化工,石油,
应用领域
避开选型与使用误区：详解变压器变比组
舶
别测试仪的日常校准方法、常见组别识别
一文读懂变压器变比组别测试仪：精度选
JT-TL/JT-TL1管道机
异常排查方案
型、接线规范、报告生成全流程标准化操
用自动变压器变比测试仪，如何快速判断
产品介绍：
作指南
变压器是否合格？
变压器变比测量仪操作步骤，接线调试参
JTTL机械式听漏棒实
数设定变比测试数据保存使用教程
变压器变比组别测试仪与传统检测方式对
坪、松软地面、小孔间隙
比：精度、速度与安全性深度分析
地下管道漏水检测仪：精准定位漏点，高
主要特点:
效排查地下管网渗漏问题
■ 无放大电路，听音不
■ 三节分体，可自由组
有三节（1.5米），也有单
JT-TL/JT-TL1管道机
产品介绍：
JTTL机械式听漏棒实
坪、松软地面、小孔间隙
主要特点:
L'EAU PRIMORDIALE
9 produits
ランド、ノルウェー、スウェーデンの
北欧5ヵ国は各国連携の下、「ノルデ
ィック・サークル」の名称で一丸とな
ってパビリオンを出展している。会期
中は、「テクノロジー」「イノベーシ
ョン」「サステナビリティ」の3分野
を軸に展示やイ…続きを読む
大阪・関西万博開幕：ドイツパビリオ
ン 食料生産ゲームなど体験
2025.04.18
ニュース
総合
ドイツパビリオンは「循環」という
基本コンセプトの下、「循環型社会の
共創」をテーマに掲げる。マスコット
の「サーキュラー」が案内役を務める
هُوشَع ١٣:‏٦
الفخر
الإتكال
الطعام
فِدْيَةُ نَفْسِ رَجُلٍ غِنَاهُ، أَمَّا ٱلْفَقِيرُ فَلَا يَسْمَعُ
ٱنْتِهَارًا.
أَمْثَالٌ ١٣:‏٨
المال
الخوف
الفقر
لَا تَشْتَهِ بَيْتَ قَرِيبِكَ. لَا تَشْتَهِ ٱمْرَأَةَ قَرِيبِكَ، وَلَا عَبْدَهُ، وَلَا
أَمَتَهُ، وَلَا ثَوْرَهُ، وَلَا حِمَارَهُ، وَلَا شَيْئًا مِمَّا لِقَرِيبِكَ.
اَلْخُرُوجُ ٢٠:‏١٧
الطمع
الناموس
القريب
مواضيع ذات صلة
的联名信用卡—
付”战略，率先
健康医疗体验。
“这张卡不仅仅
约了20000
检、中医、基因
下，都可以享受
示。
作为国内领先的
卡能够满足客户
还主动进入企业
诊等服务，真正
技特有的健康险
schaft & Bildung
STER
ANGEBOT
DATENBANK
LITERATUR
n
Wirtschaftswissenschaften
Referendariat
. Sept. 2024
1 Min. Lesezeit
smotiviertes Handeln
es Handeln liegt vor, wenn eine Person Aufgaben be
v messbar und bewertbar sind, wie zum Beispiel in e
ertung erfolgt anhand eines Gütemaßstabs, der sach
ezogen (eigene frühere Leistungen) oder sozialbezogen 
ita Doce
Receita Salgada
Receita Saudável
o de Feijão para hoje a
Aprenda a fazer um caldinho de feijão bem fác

__TASK PROMPT__
Every line from the first through the one containing "لَا تَشْتَهِ بَيْتَ" in the listing above must be given again exactly, with nothing else alongside.

__TASK SOLUTION__
化工,石油,
应用领域
避开选型与使用误区：详解变压器变比组
舶
别测试仪的日常校准方法、常见组别识别
一文读懂变压器变比组别测试仪：精度选
JT-TL/JT-TL1管道机
异常排查方案
型、接线规范、报告生成全流程标准化操
用自动变压器变比测试仪，如何快速判断
产品介绍：
作指南
变压器是否合格？
变压器变比测量仪操作步骤，接线调试参
JTTL机械式听漏棒实
数设定变比测试数据保存使用教程
变压器变比组别测试仪与传统检测方式对
坪、松软地面、小孔间隙
比：精度、速度与安全性深度分析
地下管道漏水检测仪：精准定位漏点，高
主要特点:
效排查地下管网渗漏问题
■ 无放大电路，听音不
■ 三节分体，可自由组
有三节（1.5米），也有单
JT-TL/JT-TL1管道机
产品介绍：
JTTL机械式听漏棒实
坪、松软地面、小孔间隙
主要特点:
L'EAU PRIMORDIALE
9 produits
ランド、ノルウェー、スウェーデンの
北欧5ヵ国は各国連携の下、「ノルデ
ィック・サークル」の名称で一丸とな
ってパビリオンを出展している。会期
中は、「テクノロジー」「イノベーシ
ョン」「サステナビリティ」の3分野
を軸に展示やイ…続きを読む
大阪・関西万博開幕：ドイツパビリオ
ン 食料生産ゲームなど体験
2025.04.18
ニュース
総合
ドイツパビリオンは「循環」という
基本コンセプトの下、「循環型社会の
共創」をテーマに掲げる。マスコット
の「サーキュラー」が案内役を務める
هُوشَع ١٣:‏٦
الفخر
الإتكال
الطعام
فِدْيَةُ نَفْسِ رَجُلٍ غِنَاهُ، أَمَّا ٱلْفَقِيرُ فَلَا يَسْمَعُ
ٱنْتِهَارًا.
أَمْثَالٌ ١٣:‏٨
المال
الخوف
الفقر
لَا تَشْتَهِ بَيْتَ قَرِيبِكَ. لَا تَشْتَهِ ٱمْرَأَةَ قَرِيبِكَ، وَلَا عَبْدَهُ، وَلَا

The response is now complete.